Many years ago, before I became a book editor, I worked in radio. It’s great work. I learned so much about dialogue and, with broadcast time always limited, I came to appreciate the art of telling a story concisely.
But one great thing about working in radio is the voice-over studio. It’s where the reporter goes to record the intro and links between the pieces of pre-recorded interviews.
It’s often a small room filled with all that audio gear and lined with soft, cushiony foam. It often has a comfortable chair too; one that doesn’t squeak when you’re recording.
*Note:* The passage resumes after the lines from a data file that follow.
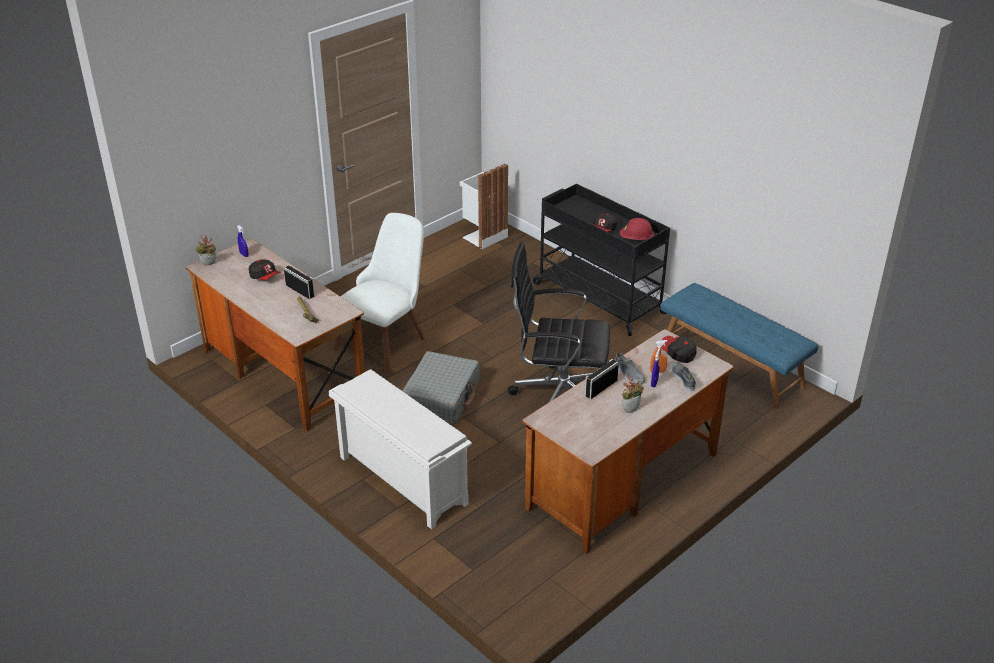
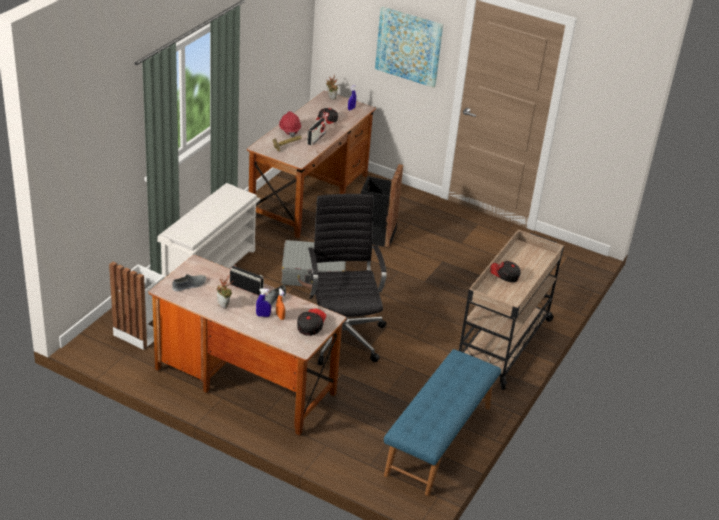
camera: 70 degrees right, 0 degrees up
(263, 142) = (409, 46): none -> picture
(387, 338) = (376, 235): white chair -> black trash can
(483, 236) = (561, 262): white trash can -> white trash can (140, 332)
(597, 297) = (503, 343): black cart -> beige cart
(636, 239) = (499, 296): red hard hat -> red hard hat (289, 130)
(683, 378) = (276, 331): grey shoe -> grey shoe (189, 285)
The interesting thing about many of these rooms is that you can raise the slider on the mixing desk to open the microphone, ready to record, and a red light automatically comes on outside the room, alerting people not to enter. Anyone who works in radio respects that red light, way more than they would a traffic light.
For me, this was perfect. A magical little room. I’d always book the room for a half hour in the afternoon. Around 2 PM. I’d record what I’d have to (sometimes I didn’t always have to, but I’d still book the time – please don’t tell my ex-colleagues), then stop the recording.
But I’d leave the microphone fader up to keep that red light on outside. I’d then sit back in that quiet chair, wheel it against the wall and lean my head against that soft, pillowy foam, and fall asleep.
Well, it’s not really sleep. As anyone who naps will tell you, we don’t really fall asleep. It’s a nap. It’s different. It’s somehow not quite so deep, but it can be every bit as regenerative as a full 8 hours.